Exercise task
In the entries below, reproduce word for word the stretch from the line containing "region: Central" through the line containing "latitude: 34.1563", both ends included. Leave out any pictures.

Supplied entries
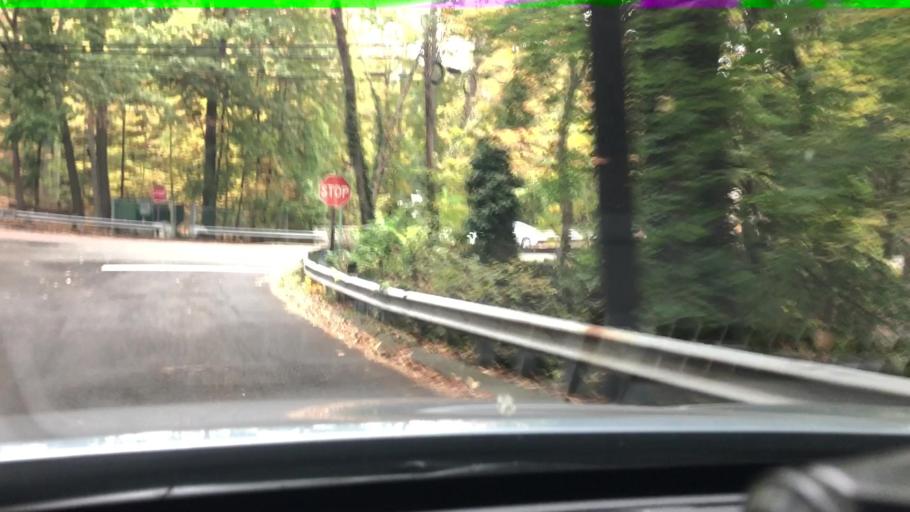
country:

==

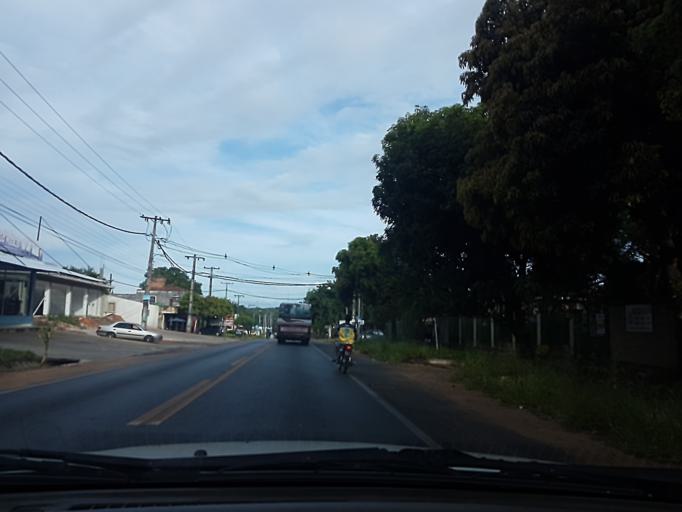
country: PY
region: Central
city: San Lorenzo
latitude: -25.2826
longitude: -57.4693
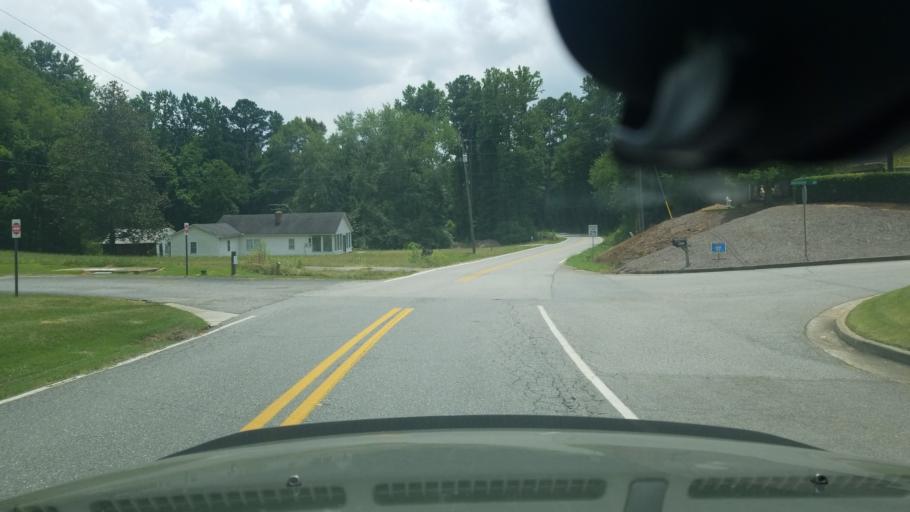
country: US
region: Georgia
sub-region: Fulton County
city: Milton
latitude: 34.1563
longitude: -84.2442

--

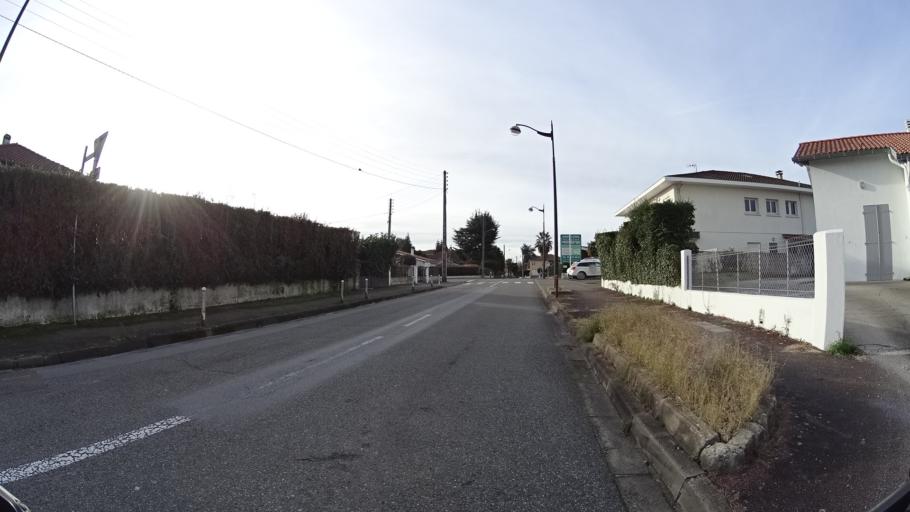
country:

Full solution
region: Central
city: San Lorenzo
latitude: -25.2826
longitude: -57.4693
country: US
region: Georgia
sub-region: Fulton County
city: Milton
latitude: 34.1563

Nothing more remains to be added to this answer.